Calhoun-based Engineered Floors will open two facilities in the northwestern part of the state, creating about 2,400 jobs over the coming years, Georgia Gov. Nathan Deal announced last week.
The new plants in Whitfield and Murray counties are expected to employ 2,000 people over the next five years.
Allison Tyrer, a spokeswoman with the Georgia Department of Economic Development, said the company has committed to creating 2,400 jobs in the state.
If the maximum value of the state package alone is realized, it could amount to $44,000 per job, the Atlanta newspaper reported.
Georgia has had recent successes in attracting industry to the state, but they have come at a cost.
State and local officials wooed construction equipment maker Caterpillar to Athens with an incentive deal worth more than $75 million in tax credits, infrastructure improvements, grants and property tax abatement. That could be worth more than $53,500 per promised job.
A full draft of the state incentives package for Engineered Floors was not released.
However, based on elements of the deal outlined by Tyrer, some facts are known.
Discretionary or elective incentives provided by economic development officials total $13.9 million. These include a grant of $6 million from the OneGeorgia Authority, $3.4 million in energy tax exemptions and an estimated exemption from sales tax of $4.5 million for construction materials.

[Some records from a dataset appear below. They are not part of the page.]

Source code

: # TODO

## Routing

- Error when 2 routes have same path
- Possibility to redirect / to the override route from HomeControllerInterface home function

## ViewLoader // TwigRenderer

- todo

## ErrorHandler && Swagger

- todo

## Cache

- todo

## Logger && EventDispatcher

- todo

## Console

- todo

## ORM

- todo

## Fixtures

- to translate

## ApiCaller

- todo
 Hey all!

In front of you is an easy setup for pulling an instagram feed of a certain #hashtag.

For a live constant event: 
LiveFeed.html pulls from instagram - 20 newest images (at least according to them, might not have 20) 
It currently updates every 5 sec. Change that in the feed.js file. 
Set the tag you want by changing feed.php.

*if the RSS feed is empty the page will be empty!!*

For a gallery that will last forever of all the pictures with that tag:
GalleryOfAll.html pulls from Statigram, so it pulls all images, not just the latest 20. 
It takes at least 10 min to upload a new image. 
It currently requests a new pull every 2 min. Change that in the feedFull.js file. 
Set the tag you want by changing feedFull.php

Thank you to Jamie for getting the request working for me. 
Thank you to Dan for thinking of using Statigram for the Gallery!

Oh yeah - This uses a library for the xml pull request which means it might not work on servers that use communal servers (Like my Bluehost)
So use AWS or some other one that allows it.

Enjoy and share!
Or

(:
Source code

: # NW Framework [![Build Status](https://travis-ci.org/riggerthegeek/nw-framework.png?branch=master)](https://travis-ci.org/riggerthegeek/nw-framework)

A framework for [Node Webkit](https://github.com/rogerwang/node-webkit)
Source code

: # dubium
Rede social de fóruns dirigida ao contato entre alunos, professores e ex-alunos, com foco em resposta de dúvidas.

Engineered Floors also is eligible for $91.7 million in "statutory" jobs tax credits, tax exemptions and training assistance — up from the nearly $70 million state officials estimated last week at the time of the company's announcement. Such incentives pegged to job creation are built into the state's tax code.
The "statutory" benefits include $22 million in sales tax exemptions for machinery, and about $60 million in credits that depend on jobs actually being created and other factors such as salaries and a county's unemployment rate.
Information from: The Atlanta Journal-Constitution.